NIH’s Klein expanded on that, addressing the possibility of changing the donor questionnaire and suggested that ”[r]esearch to look at the questions that could be asked should be recommended.”

Jay Epstein, M.D., the director of the Office of Blood Research and Review at the Food and Drug Administration and a non-voting member of the committee concurred, saying at one point, ”One research objective needs to be to attempt to validate low versus high risk questions not just for MSM but for heterosexual donors.”

In addition to concerns about the year-specific deferral policy change suggestion and the blood donor questionnaire, committee members discussed the possibility of combining some more limited deferral period – such as the one-year period – with mandatory HIV testing before donations would be taken while the blood donor questionnaire changes were being assessed.

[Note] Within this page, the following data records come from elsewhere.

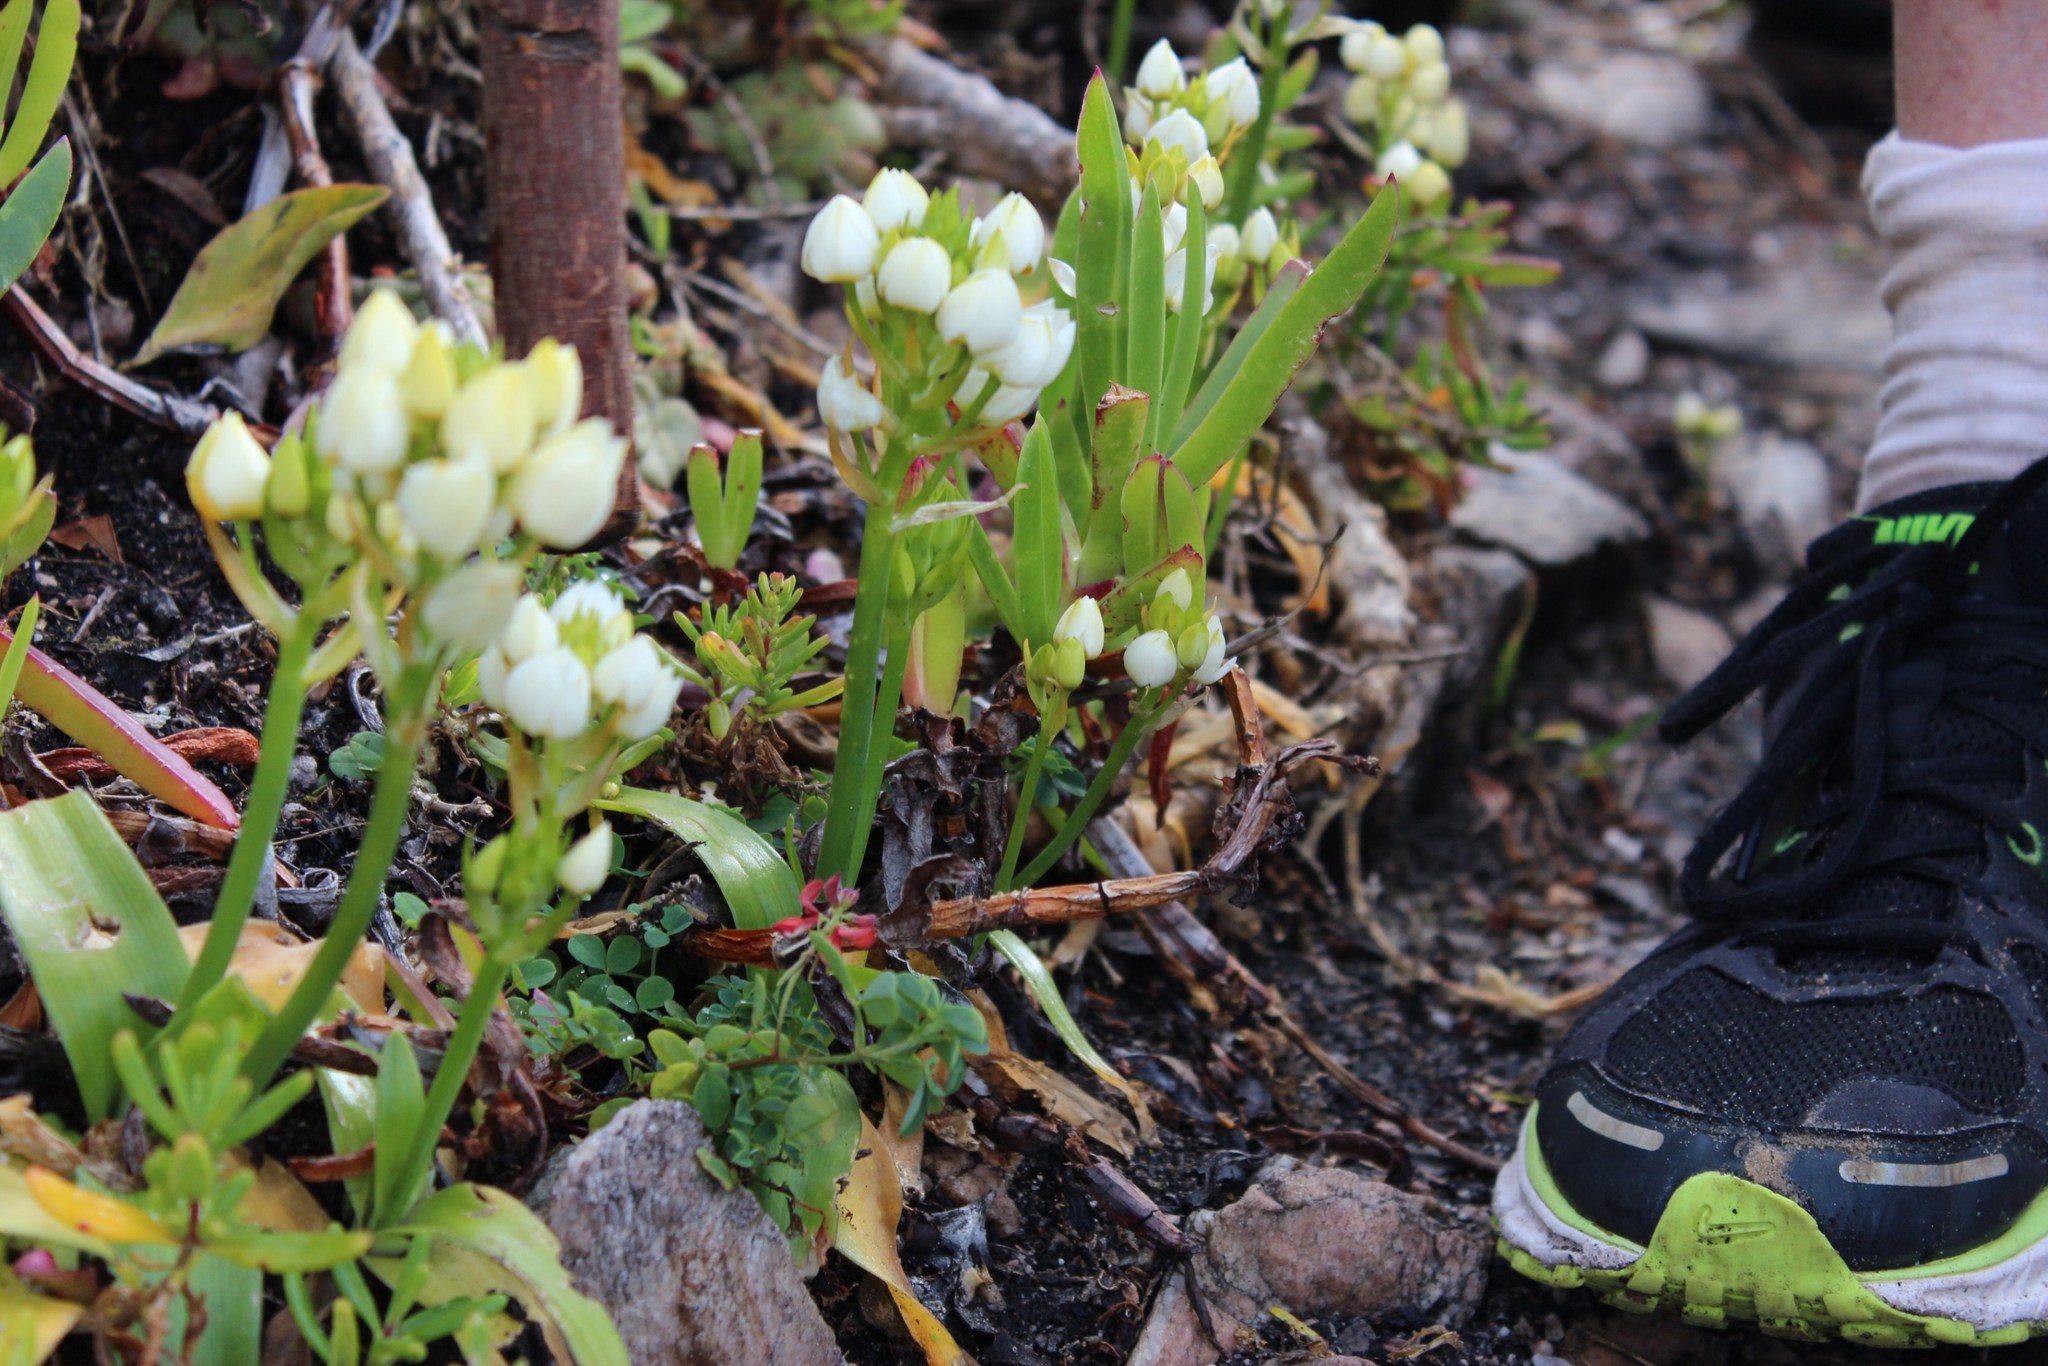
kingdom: Plantae
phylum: Tracheophyta
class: Liliopsida
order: Asparagales
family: Asparagaceae
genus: Ornithogalum
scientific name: Ornithogalum dubium
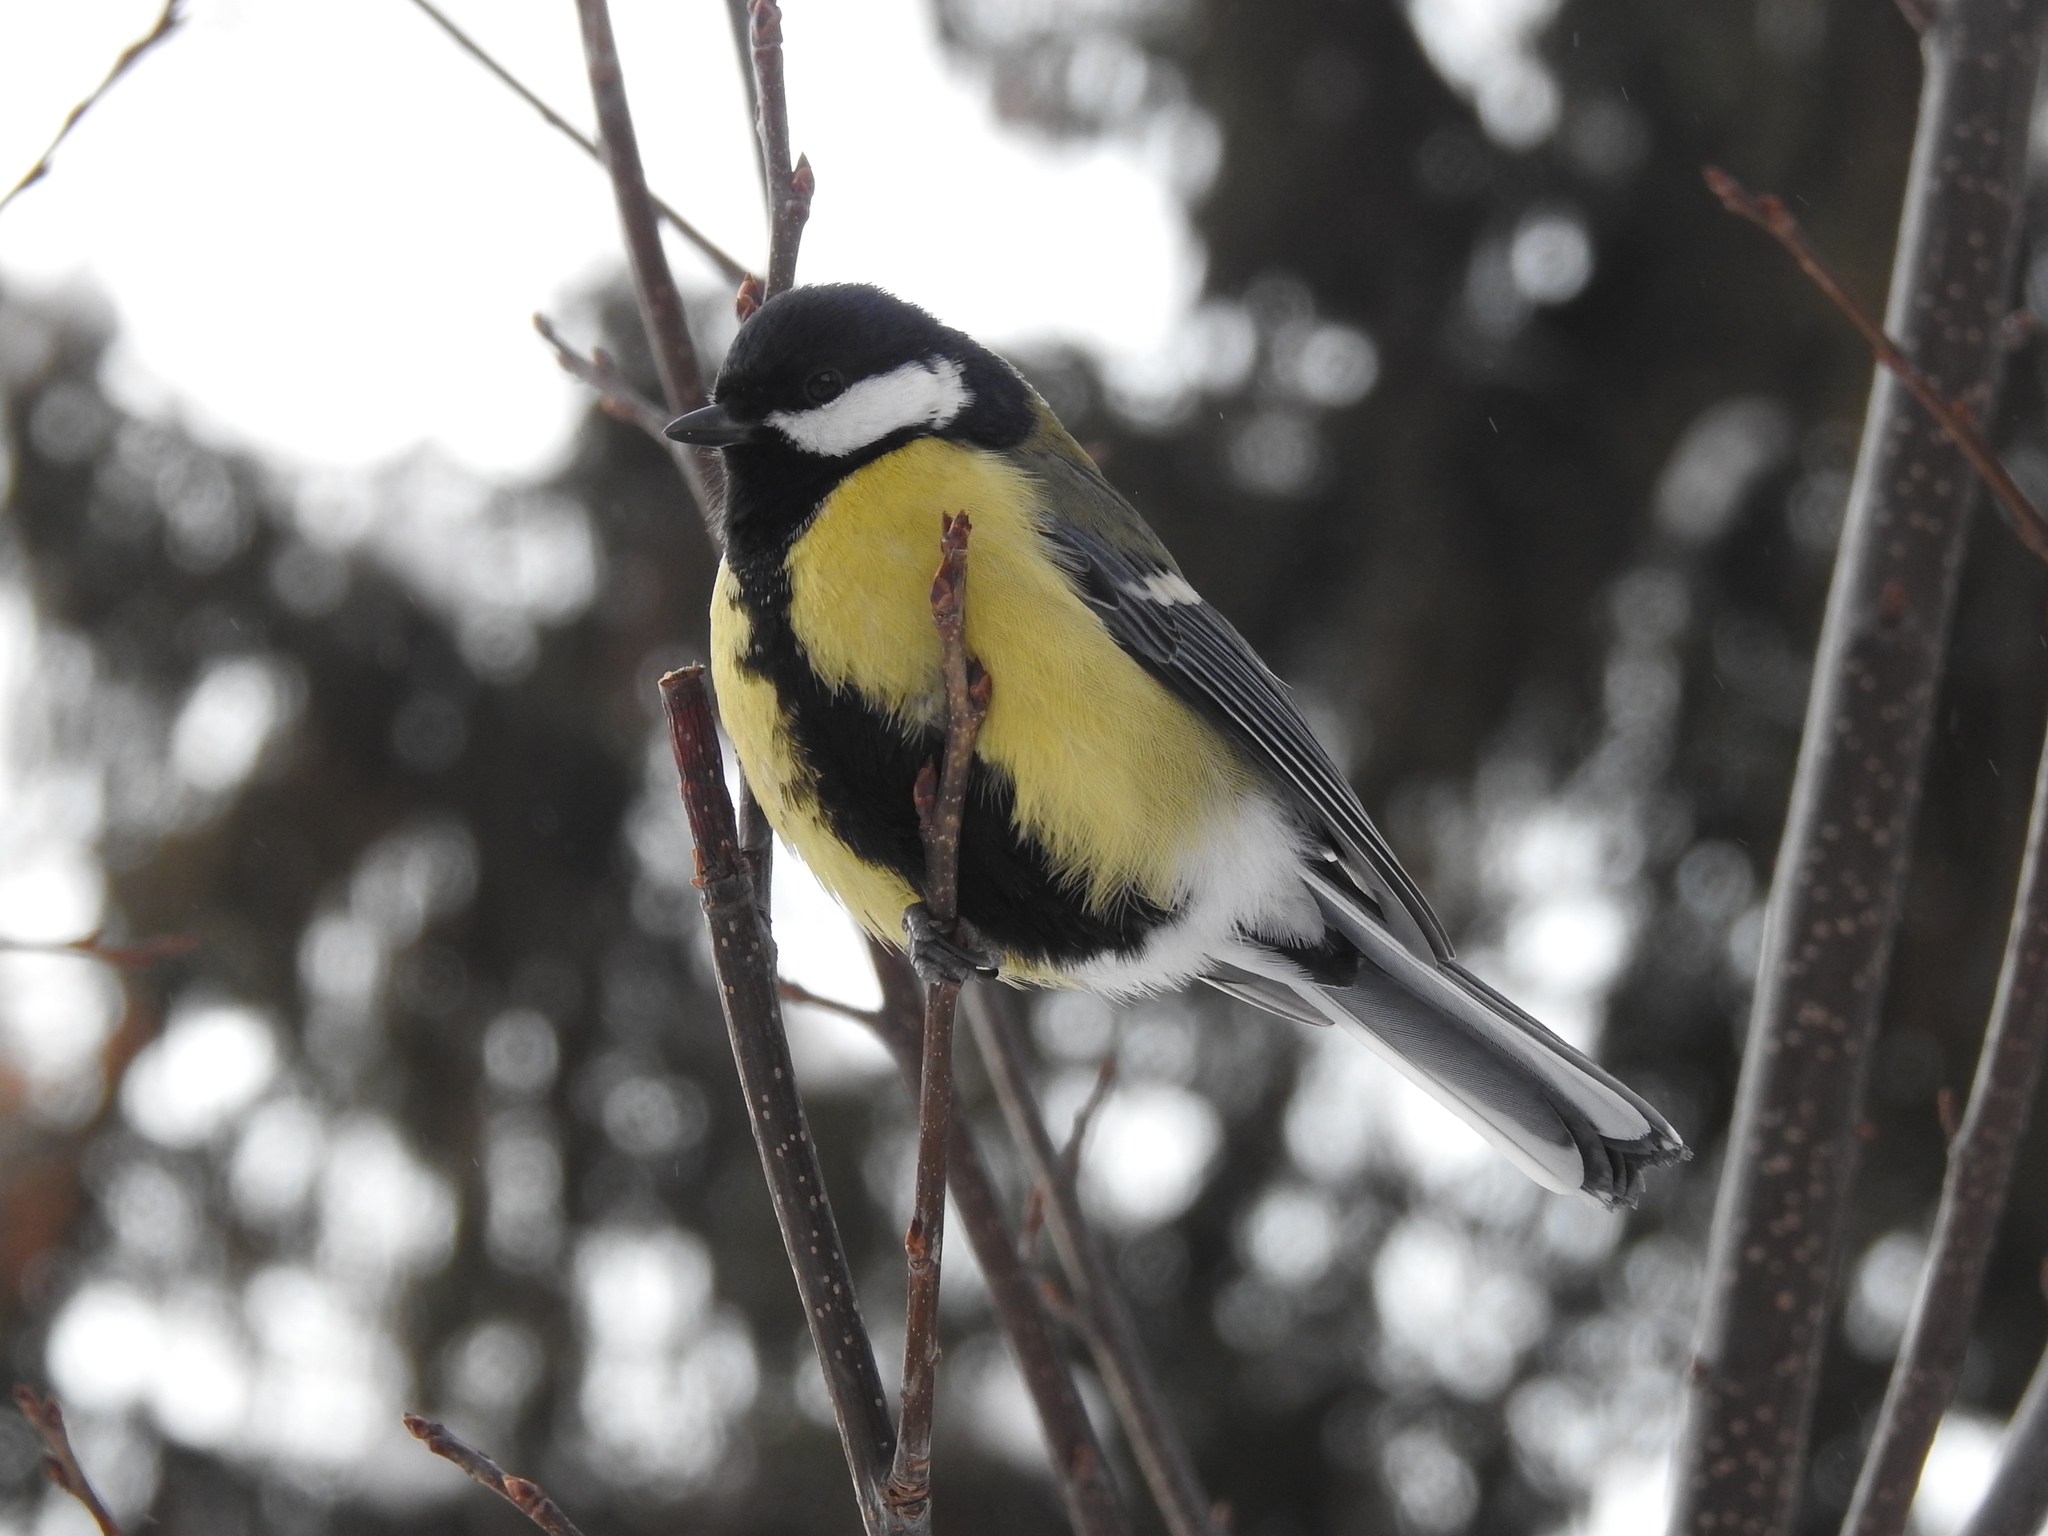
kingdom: Animalia
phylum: Chordata
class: Aves
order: Passeriformes
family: Paridae
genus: Parus
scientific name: Parus major
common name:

Asked about the possibility of this pre-screening interim step, Nathan Schaefer, from GMHC, told the committee, ”If pre-screening were implemented as part of a temporary program, I think we would see that as a positive step.”

In the committee’s recommendations unanimously approved later in the afternoon on June 11, one of the tasks that they ask HHS to take is to ”determine the feasibility of donor pre-testing to limit risk while characterizing donors who might be recruited under modified eligibility criteria.”